Il se retrouve en fait avec un interlocuteur de plus à côté des syndicats. Voilà qui va être bien compliqué, lors de certaines discussions.
L’Ordre infirmier devra gérer le chiffre énorme de 450 000 personnes aux cultures et pratiques très différentes. Il y mêlera des situations et des intérêts souvent antagonistes : les infirmières du libéral, les infirmières du public, les infirmiers de secteur psychiatrique, et toutes les infirmières de souche qui ont un rôle très différent, monitrices des IFSI (Institution de soin infirmiers, cadres, etc.). Certains voient dans un ordre un moyen d’unifier la profession, de panser certaines plaies du passé. Ce sont des chantiers titanesques hors de la réalité. Les risques de guerres d’influence, de pouvoirs, sont inévitables, et vont dépenser une énergie considérable.
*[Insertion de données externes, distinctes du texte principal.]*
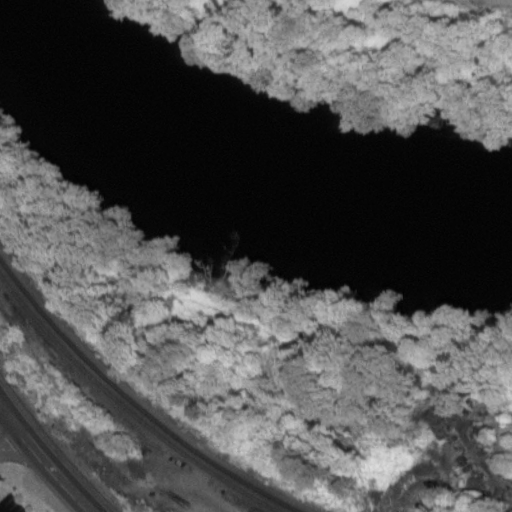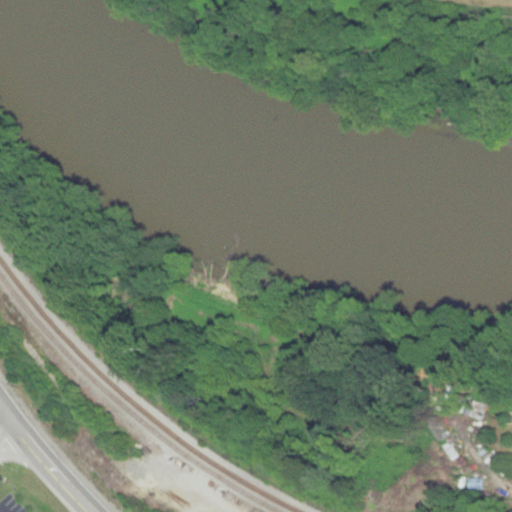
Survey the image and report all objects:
river: (228, 160)
railway: (125, 407)
railway: (130, 407)
road: (44, 458)
road: (479, 462)
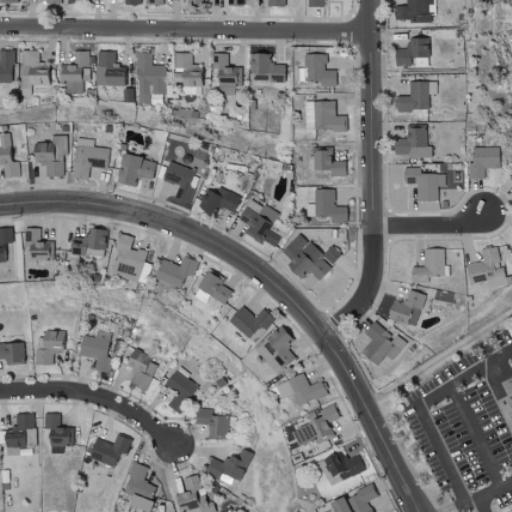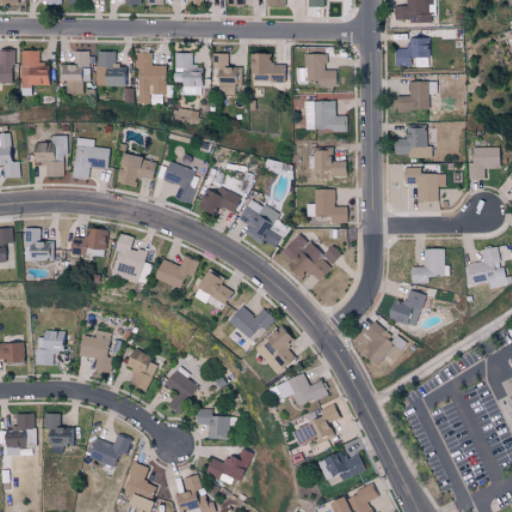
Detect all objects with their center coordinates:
building: (10, 0)
building: (53, 1)
building: (76, 1)
building: (156, 1)
building: (194, 1)
building: (132, 2)
building: (275, 2)
building: (316, 3)
building: (414, 11)
road: (186, 33)
building: (511, 34)
building: (6, 65)
building: (266, 67)
building: (32, 69)
building: (107, 69)
building: (314, 71)
building: (76, 72)
building: (187, 73)
building: (225, 75)
building: (149, 78)
building: (416, 96)
building: (323, 116)
building: (412, 143)
building: (51, 154)
building: (8, 157)
building: (88, 157)
building: (482, 161)
building: (328, 162)
building: (134, 168)
road: (375, 179)
building: (181, 180)
building: (423, 183)
building: (218, 200)
building: (328, 206)
building: (514, 209)
building: (259, 222)
road: (434, 227)
building: (5, 240)
building: (89, 243)
building: (511, 245)
building: (37, 246)
building: (308, 257)
building: (428, 265)
building: (487, 269)
building: (176, 271)
road: (264, 279)
building: (211, 289)
building: (406, 308)
building: (249, 321)
building: (380, 344)
building: (49, 345)
building: (96, 349)
building: (277, 349)
building: (12, 352)
road: (439, 362)
road: (486, 364)
building: (140, 369)
building: (179, 388)
building: (299, 389)
road: (96, 399)
building: (511, 401)
building: (509, 403)
building: (213, 423)
building: (316, 427)
building: (57, 432)
building: (21, 434)
road: (475, 438)
building: (107, 449)
building: (342, 464)
building: (226, 467)
building: (138, 479)
building: (192, 496)
building: (354, 501)
building: (138, 503)
road: (482, 506)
Déjà les syndicats, devant l’arrivée de ce qui sera un nouveau concurrent en termes de représentativité, ont publié un communiqué commun contre l’Ordre, les infirmiers en psychiatrie (qui ont eu des problèmes avec la reconnaissance de leur statut en raison de l’opposition de ces mêmes associations en 1998) ont marqué leur refus en lançant une pétition. On le voit, si cette opposition prend forme, l’ordre accouchera dans la douleur, et créera la division dans tout le corps infirmier et dans les hôpitaux .
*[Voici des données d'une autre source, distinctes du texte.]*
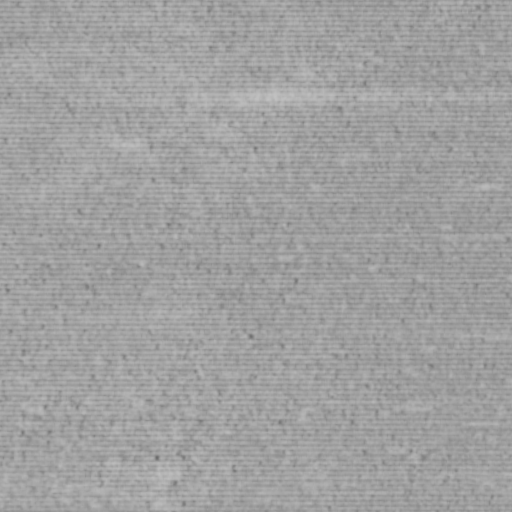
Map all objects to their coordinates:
crop: (255, 255)
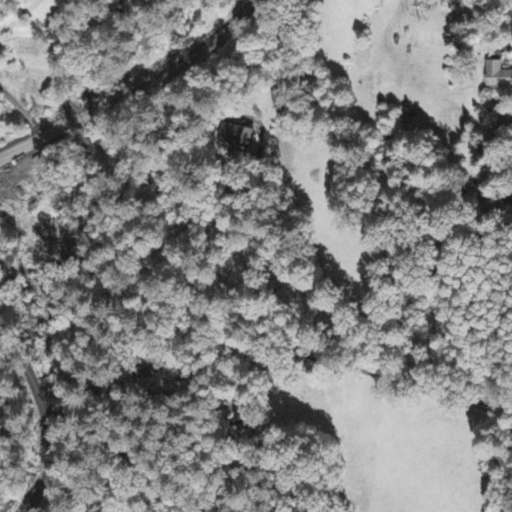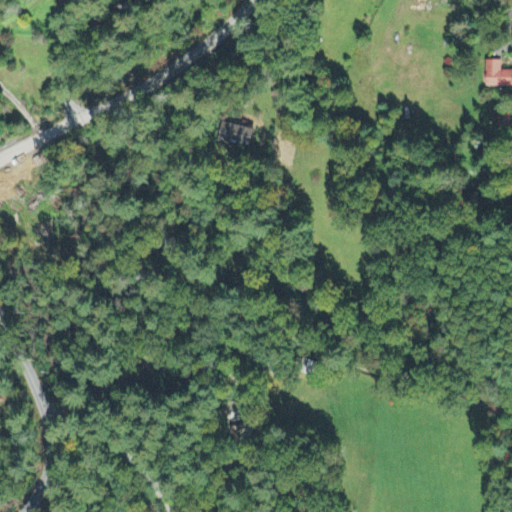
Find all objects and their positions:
road: (58, 57)
building: (499, 77)
building: (243, 138)
road: (0, 197)
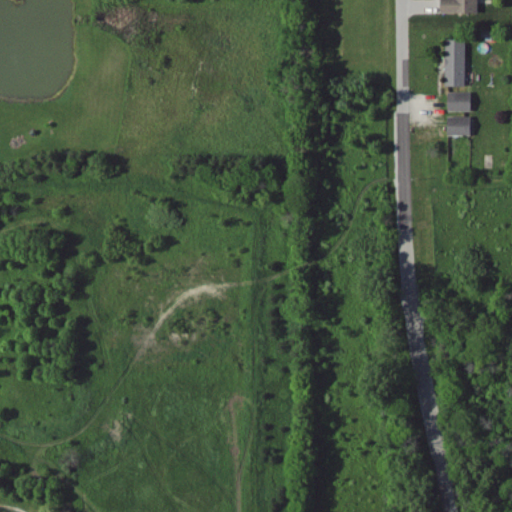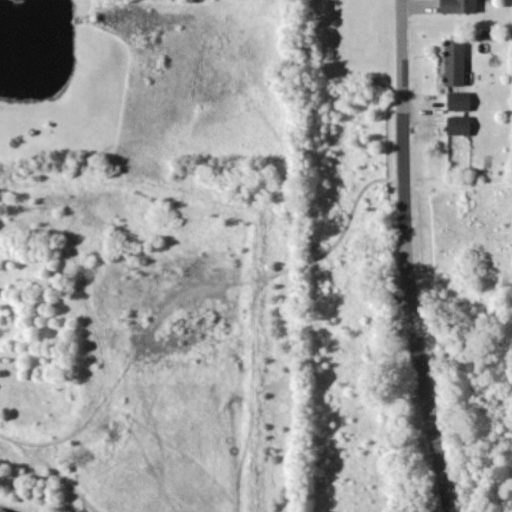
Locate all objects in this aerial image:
building: (456, 7)
building: (453, 64)
building: (457, 103)
building: (458, 127)
road: (404, 257)
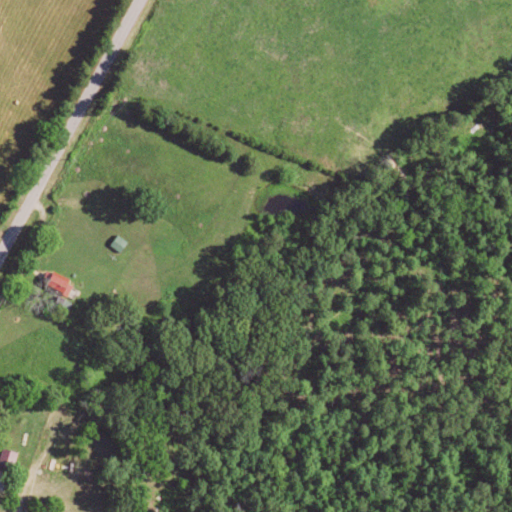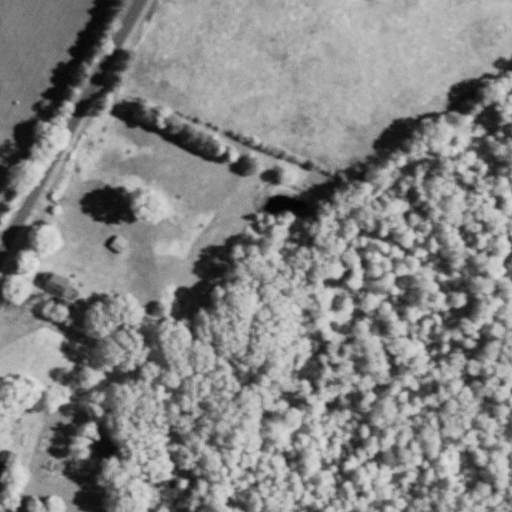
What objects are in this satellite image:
road: (71, 124)
building: (64, 283)
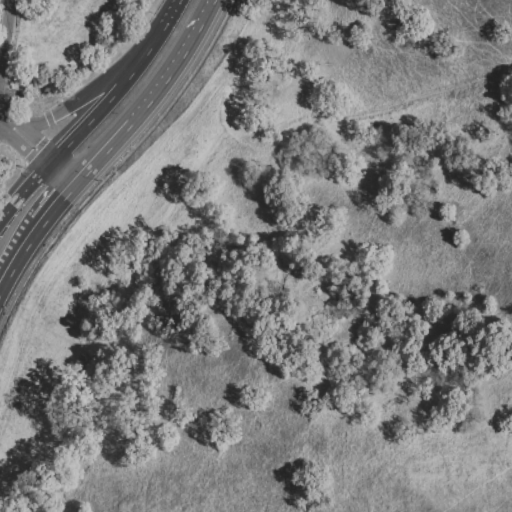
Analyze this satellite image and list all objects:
road: (9, 2)
road: (209, 18)
road: (163, 23)
road: (4, 33)
road: (80, 102)
road: (101, 106)
road: (142, 115)
road: (24, 141)
road: (62, 175)
road: (22, 189)
road: (61, 205)
road: (21, 256)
Les infirmières pourront aussi se demander pourquoi il faut payer pour travailler, avec cette cotisation obligatoire dont le montant sera déterminant dans les réactions. Aucune enquête n’a été faite pour mesurer les conséquences positives ou négatives de l’implication d’un ordre infirmier dans les hôpitaux publics. Il n’a été pris en compte que la demande d’une partie de la profession. L’autre partie, la plus nombreuse, ne comprend pas cet ordre et forcément, le vivra comme un diktat. C’est pourquoi l’Ordre infirmier pose problème.